Tramite videoarte, fotografia e pittura esplora gli spazi abbandonati della ritualità tradizionale come non-luoghi di incontro con l’Altro e i contemporanei mezzi di non-comunicazione come luoghi reali dell’isolamento narcisistico, riflettendo su tematiche quali la medicalizzazione del dolore e lo stigma del disturbo mentale, alla continua ricerca di spazi di soglia entro i quali alcuni valori del contemporaneo sistema dominante possano essere momentaneamente messi da parte, lasciando spazio a modalità alternative di conoscenza del mondo.
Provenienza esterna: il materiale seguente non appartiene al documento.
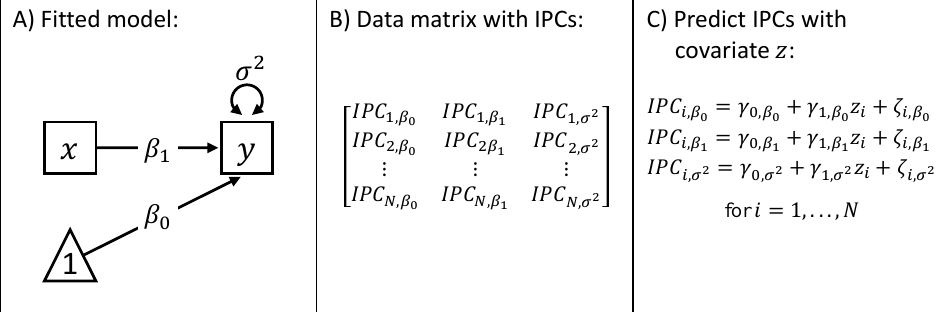
Figure 1. The three steps of IPC regression. Panel A shows the model under investigation. It is not necessary to include any covariates in the model. Panel B visualizes the structure of the new data matrix containing the IPCs. Panel C shows the three IPC regression equations for the respective model parameters. Note that we model the IPCs to each of the three model parameters in a separate regression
Attualmente collabora con il centro d’arte partecipata Milano Mediterranea.
Espone, tra le altre, presso: Careof (Denoise, Milano, 2023), Galleria Ca’ Pesaro (Artefici del Nostro Tempo, Forte Marghera, VE), S.M. Di Castello (La Quinta Stagione, Genova, 2024), Isolart Gallery (Medusa, Firenze, 2024), Rossart Gallery (LightRoom, Zurigo, 2024), TRIP (Barriera Design District, Torino, 2024), Studio Dieci (Disobey, Vercelli, 2024); LevelUp (TorinoCreativa, Torino, 2025).



Raving death (2024)
Raving Death esplora la paralisi del dolore e della sua elaborazione nel contesto di una società altamente atomizzata e individualista, raccontando la necessità di sperimentare una violenza controllata – rituale – in risposta a una subita: non controllata e non controllabile.
Un brano musicale composto dalla fusione di stilemi e sonorità techno con una registrazione inedita di
lamentazione funebre intonata da una prioressa della Barbagia, accompagna, con la sua struttura circolare e il tipico andamento ripetitivo e ipnotico, la documentazione video di un rituale di chiusura celebrato mediante una sessione di brutal tattoo*.
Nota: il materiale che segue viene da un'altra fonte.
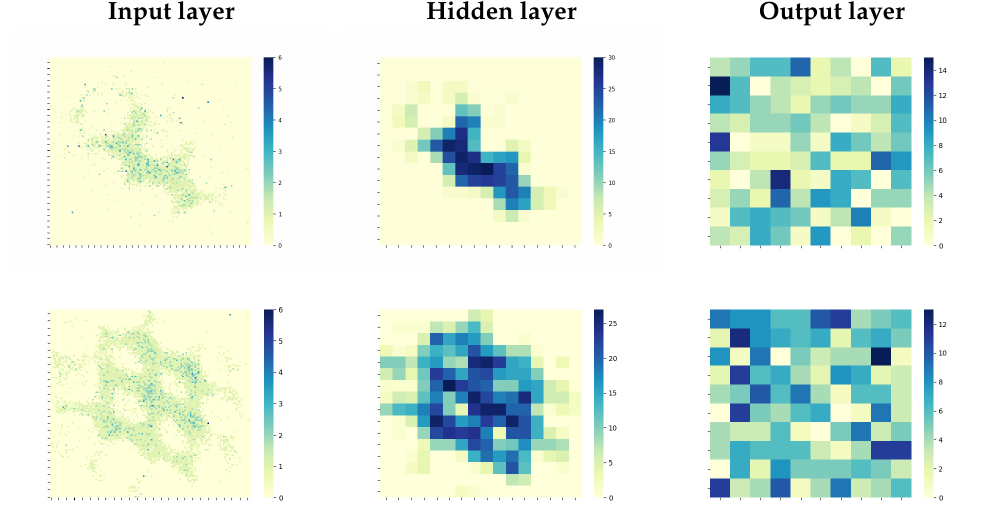
Figure 8. Heatmaps representing the spatial distribution of activity (degree of heat represents spike count per neuron) as data passes through each layer of the SNN. The left panel displays the spike activity in the input layer with a 128 × 128 layout, the middle panel represents the hidden layer with an optimal 16 × 16 layout, and the right panel the output layer with optimal n output = 100. The top row shows data for the tapping experiment and the bottom row for the sliding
La sessione è provocatoriamente accostata alla restituzione performativa di un ‘rituale’ contemporaneo falsamente trasformativo. L’opera intende tematizzare l’inesorabile condizione di isolamento dell’individuo contemporaneo, privato del potere aggregante delle forme di ritualità comunitaria perché orfano di comunità. Il riferimento alla skincare routine racconta il paradosso del rituale individualistico e la messa in scena ne denuncia la sterile ed estenuante ripetitività, in un contesto di profonda solitudine e immobilità.